Technology

Open Source at Bloomberg: Expanding Our Engagement with Solr

November 10, 2015

At Bloomberg “open source” is not just a buzzword or phrase – we are actively engaged with and contributing to the community every day.  One of our biggest community engagements is with Apache Solr. Recently Dennis Gove from our R&D team joined Bloomberg colleagues Christine Poerschke and Ramkumar Aiyengar in being named a Solr committer. To share more about our work with Solr, and what it means to be a Solr committer we recently sat down with Adam Wolf, one of the key leaders of our R&D team.


1. What is your current role at Bloomberg?
I am currently the head of the foundational applications engineering team.
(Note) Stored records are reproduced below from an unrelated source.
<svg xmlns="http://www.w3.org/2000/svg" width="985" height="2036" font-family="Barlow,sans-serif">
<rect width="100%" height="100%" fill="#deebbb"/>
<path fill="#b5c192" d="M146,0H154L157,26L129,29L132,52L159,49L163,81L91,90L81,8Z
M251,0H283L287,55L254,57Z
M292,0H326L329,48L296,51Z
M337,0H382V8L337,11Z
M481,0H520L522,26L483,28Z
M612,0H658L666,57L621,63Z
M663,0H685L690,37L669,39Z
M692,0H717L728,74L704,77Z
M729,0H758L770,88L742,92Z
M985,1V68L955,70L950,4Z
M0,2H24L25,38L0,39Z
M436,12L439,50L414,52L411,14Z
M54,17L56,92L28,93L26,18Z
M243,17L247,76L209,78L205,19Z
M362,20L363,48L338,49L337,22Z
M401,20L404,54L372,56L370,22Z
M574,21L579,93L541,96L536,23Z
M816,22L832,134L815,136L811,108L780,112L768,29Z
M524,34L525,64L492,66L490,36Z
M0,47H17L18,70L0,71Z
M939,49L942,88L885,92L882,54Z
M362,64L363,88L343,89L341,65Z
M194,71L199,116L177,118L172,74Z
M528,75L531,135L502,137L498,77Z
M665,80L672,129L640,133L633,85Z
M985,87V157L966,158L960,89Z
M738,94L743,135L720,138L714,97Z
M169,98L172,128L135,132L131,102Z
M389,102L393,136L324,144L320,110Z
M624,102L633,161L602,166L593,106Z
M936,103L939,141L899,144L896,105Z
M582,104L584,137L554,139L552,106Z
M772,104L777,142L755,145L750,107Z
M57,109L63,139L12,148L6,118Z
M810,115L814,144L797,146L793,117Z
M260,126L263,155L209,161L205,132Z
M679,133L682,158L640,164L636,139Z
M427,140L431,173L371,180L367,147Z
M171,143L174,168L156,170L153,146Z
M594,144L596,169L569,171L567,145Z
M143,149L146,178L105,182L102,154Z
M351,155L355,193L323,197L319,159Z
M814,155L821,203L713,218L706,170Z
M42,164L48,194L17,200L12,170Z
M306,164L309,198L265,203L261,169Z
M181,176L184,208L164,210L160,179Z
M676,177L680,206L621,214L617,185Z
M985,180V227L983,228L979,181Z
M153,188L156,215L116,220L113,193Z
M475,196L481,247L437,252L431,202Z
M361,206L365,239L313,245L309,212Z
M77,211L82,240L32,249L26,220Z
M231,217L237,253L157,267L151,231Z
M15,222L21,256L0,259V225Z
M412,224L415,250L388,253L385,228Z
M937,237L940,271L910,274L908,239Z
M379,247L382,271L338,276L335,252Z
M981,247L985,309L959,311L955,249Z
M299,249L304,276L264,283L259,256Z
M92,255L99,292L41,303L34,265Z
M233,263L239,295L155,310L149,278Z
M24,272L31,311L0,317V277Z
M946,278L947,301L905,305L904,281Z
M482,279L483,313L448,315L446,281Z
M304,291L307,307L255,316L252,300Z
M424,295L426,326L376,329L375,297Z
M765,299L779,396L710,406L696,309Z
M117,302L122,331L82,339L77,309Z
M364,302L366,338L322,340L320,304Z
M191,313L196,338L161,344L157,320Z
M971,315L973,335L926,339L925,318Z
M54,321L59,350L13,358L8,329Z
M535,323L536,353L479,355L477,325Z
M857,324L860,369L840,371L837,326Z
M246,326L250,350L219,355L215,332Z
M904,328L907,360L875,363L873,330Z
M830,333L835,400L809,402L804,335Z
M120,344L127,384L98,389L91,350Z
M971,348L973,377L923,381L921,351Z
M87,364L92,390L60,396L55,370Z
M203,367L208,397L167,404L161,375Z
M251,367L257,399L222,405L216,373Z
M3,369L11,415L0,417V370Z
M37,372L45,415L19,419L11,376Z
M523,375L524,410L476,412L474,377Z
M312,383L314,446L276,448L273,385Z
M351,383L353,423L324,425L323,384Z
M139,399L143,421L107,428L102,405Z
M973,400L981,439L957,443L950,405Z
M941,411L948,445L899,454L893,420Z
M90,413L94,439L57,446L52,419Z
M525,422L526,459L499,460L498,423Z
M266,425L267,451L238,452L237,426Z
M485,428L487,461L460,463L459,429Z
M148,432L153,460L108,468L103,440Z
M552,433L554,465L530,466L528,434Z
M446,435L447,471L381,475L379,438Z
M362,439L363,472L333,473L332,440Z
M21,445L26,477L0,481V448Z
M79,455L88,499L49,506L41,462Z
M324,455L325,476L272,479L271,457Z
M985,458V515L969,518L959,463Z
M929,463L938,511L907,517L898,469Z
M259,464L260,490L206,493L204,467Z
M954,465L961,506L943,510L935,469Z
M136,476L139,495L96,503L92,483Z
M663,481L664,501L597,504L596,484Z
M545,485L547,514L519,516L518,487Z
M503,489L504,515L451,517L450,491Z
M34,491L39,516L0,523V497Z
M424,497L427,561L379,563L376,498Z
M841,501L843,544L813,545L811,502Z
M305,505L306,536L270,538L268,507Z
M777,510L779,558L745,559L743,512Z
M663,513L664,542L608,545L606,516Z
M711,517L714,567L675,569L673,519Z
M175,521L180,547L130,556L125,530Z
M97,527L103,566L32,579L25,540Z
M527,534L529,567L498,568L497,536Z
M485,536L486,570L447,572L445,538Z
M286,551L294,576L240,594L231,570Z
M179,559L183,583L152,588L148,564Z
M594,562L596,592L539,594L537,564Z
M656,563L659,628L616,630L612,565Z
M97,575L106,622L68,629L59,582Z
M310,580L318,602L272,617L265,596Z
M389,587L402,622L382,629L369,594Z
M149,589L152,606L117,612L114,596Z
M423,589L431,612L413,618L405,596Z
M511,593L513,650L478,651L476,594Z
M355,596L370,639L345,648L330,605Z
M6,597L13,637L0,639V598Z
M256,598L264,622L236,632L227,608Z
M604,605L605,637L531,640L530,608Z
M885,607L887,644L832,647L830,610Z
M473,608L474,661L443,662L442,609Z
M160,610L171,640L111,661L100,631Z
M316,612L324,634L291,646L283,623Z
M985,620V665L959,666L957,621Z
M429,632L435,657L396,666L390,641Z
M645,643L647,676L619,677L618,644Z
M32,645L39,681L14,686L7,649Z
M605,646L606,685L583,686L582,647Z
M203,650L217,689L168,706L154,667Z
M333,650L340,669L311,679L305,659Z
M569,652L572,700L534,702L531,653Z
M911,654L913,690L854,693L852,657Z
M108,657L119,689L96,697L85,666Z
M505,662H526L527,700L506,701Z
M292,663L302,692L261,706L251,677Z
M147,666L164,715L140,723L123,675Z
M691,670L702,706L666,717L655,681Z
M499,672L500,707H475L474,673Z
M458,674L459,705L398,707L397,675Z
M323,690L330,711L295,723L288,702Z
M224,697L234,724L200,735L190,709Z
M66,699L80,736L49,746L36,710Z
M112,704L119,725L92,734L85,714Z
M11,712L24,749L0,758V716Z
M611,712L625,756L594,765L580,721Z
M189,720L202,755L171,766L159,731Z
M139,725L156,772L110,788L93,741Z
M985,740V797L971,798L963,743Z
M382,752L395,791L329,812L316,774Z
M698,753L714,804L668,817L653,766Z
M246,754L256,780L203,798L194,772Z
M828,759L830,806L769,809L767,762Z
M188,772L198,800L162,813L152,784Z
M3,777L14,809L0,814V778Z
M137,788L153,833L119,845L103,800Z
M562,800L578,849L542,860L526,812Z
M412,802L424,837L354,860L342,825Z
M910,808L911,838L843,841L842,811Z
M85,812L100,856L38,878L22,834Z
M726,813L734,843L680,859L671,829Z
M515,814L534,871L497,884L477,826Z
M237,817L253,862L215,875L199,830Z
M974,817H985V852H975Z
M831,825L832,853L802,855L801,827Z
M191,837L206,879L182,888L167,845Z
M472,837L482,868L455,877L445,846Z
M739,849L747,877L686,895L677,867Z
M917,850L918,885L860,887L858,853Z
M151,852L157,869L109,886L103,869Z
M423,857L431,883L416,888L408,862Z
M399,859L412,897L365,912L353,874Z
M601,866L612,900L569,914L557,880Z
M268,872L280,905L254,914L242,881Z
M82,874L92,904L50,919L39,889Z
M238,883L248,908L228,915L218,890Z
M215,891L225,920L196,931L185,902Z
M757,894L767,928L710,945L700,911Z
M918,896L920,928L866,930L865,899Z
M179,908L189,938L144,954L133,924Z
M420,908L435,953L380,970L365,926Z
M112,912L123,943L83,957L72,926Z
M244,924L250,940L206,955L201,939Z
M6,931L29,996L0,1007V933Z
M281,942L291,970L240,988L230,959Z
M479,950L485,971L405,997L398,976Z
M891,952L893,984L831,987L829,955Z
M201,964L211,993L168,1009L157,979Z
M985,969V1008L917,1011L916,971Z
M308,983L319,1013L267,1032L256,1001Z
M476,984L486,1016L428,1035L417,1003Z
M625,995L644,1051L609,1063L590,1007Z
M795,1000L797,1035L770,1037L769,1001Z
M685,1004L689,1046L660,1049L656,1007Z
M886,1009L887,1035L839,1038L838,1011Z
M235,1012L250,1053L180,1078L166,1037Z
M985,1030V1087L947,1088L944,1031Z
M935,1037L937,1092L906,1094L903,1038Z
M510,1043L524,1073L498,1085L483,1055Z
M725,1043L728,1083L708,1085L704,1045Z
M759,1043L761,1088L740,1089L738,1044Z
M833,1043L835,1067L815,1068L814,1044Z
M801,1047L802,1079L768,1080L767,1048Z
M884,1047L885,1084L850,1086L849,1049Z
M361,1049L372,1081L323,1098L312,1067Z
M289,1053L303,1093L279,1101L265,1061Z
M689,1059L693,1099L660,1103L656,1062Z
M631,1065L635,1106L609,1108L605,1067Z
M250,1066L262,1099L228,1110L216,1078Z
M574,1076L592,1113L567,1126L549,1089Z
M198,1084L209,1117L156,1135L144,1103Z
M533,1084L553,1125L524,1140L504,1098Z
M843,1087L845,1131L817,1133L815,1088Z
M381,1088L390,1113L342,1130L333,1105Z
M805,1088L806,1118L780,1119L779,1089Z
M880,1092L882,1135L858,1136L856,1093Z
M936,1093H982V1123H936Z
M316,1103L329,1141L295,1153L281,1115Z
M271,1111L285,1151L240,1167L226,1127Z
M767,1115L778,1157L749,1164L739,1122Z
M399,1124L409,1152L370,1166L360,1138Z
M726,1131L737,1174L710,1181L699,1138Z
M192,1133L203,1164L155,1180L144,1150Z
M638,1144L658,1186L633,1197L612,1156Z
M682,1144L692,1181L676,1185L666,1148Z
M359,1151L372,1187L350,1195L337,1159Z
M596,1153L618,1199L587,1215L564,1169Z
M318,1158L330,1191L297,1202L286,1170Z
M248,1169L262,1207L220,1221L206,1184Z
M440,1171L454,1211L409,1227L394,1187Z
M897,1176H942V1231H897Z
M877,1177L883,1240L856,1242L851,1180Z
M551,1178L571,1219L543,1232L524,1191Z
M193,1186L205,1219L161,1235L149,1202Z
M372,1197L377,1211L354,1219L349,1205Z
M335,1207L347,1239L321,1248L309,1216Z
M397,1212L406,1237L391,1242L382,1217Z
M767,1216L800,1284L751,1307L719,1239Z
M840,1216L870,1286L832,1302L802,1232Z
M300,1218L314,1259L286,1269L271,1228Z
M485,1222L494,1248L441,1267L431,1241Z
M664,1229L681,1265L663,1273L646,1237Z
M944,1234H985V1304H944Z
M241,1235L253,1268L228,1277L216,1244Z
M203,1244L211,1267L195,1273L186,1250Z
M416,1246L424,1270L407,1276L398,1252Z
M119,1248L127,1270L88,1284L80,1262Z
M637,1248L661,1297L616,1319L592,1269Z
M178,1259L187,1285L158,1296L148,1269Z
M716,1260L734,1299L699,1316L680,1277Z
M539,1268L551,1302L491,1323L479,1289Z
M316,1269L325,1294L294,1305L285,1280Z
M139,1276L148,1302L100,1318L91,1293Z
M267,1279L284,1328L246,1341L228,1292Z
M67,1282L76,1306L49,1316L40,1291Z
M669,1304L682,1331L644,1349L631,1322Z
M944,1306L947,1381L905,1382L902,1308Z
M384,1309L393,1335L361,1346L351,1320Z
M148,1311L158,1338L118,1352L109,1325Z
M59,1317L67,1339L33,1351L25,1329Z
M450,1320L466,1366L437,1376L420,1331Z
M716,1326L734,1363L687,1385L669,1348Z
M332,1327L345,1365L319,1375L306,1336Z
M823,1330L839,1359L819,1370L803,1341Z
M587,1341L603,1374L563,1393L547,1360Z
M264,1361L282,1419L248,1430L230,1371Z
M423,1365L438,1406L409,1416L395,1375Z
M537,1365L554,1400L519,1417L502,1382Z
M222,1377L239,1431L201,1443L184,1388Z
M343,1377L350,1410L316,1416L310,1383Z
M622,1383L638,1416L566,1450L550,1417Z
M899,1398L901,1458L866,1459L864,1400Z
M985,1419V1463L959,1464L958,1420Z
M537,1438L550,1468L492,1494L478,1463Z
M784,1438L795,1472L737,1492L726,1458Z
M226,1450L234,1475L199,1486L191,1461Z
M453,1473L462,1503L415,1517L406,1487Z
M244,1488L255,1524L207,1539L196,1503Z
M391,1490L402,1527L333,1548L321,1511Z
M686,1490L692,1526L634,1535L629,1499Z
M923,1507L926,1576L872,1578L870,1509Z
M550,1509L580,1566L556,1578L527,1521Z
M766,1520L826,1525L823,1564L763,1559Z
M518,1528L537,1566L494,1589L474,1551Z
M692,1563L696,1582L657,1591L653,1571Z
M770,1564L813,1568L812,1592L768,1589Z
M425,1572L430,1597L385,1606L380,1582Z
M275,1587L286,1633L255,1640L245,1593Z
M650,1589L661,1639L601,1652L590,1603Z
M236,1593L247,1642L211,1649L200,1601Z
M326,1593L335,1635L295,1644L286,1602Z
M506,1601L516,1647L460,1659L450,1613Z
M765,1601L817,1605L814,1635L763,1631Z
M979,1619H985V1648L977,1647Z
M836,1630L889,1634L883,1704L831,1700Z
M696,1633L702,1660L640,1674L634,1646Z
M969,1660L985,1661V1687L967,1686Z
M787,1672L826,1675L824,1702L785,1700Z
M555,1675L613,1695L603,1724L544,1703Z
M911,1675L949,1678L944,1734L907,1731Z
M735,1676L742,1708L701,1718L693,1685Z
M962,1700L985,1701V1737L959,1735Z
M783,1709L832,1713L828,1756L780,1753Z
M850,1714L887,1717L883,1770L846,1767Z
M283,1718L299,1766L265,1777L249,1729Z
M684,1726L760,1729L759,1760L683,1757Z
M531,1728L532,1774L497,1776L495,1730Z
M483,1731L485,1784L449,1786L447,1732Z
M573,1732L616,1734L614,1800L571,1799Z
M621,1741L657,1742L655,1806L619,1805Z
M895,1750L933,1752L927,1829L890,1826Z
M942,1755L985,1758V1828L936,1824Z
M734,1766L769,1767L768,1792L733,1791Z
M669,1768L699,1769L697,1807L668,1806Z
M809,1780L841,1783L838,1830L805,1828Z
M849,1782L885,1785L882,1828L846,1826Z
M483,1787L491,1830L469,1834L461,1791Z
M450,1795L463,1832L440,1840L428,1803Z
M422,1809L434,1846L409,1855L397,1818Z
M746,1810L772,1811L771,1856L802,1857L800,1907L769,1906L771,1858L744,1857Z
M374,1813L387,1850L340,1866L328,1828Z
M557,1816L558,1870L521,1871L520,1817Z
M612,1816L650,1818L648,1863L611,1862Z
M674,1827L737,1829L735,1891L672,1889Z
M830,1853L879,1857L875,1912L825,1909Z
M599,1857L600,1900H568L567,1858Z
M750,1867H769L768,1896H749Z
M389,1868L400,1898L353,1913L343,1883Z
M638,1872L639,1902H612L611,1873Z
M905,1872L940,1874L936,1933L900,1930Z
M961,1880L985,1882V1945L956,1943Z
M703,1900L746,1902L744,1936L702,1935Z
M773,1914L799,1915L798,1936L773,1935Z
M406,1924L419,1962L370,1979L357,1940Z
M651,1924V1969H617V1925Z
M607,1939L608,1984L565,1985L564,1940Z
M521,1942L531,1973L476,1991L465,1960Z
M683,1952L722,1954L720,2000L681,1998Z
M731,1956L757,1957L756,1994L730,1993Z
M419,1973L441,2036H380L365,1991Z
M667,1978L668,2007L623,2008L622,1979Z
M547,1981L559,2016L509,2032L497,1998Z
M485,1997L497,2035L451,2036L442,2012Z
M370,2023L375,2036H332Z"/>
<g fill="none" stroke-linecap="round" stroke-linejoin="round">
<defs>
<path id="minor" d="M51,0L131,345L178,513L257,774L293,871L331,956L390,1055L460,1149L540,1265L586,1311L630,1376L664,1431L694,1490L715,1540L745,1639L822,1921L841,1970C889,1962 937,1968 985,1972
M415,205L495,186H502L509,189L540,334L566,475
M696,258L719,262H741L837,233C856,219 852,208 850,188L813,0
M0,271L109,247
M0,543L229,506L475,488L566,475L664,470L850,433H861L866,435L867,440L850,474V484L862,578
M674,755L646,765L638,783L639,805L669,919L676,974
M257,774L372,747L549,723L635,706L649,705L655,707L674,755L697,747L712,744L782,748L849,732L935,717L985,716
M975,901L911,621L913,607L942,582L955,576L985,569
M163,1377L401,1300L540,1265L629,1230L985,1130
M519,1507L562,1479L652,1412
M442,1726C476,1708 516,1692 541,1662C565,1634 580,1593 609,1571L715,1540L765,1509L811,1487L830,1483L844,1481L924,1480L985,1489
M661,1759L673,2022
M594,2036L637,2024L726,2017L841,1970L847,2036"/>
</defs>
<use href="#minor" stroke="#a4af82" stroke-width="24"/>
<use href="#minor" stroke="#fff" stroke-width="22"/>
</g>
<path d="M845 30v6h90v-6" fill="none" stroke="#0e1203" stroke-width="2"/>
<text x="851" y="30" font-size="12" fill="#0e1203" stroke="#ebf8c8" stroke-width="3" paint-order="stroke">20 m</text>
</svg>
Our team of 500 fantastic engineers builds Bloomberg’s core cross-asset class applications and systems that help our clients communicate, collaborate and monitor the markets and the news.We also build Bloomberg’s mobile platform, its integration with Microsoft Office, and its search and data platforms.

2. When did Bloomberg become involved in the Solr community?
We’ve actually been using the Lucene project for a number of years, but we started investing much more heavily in the middle of 2012.

3. How is Bloomberg using Solr?
With the vast amount of financial data and information available, enhanced search functionality is critical for our customers. We use Solr as the basis of a Search-as-a-Service platform we support internally, with over 100 applications hosted on it. We use it for more traditional text search applications such as news search, our communications archive (Bloomberg Vault), legal search and documentation search, but also for more structured search and analytics applications like bond or options searching.

4. What does it mean to be a Solr committer?
Bloomberg is heavily invested in and committed in Solr as a technology for search. We are using Solr in a variety of interesting ways, and we’re trying to make it better in the process. Our committers are making the improvements to Solr that provide features that we need, or fix bugs that we’ve encountered.  We’ve contributed to every release since 4.5, including a few larger modules for streaming and analytics. We believe contributing these back to the community makes the project stronger, and allows others to build on our work, ultimately creating a virtuous cycle. They are also good citizens of the community and pick up patches from others, and contribute changes that just improve the project as a whole. We’re very proud of the work done by our 3 committers, Ramkumar Aiyengar, Christine Poerschke, and Dennis Gove, as well as several other Bloomberg employees.

5. What can we expect to see re Solr use in the near future?
To get an edge in the financial world requires making sense of the massive amounts of data available. Solr, with its ability to search and aggregate both textual and numeric data at scale, is a key part of our strategy at helping our clients to find unique insights.

In terms of our investments in Solr, we’re working very closely with the community on Solr’s alerting capabilities, and we’re also investing in its analytic capabilities (and better integration of machine-learning based rankers. You’ll see our improvements in this space released to the Solr project very soon.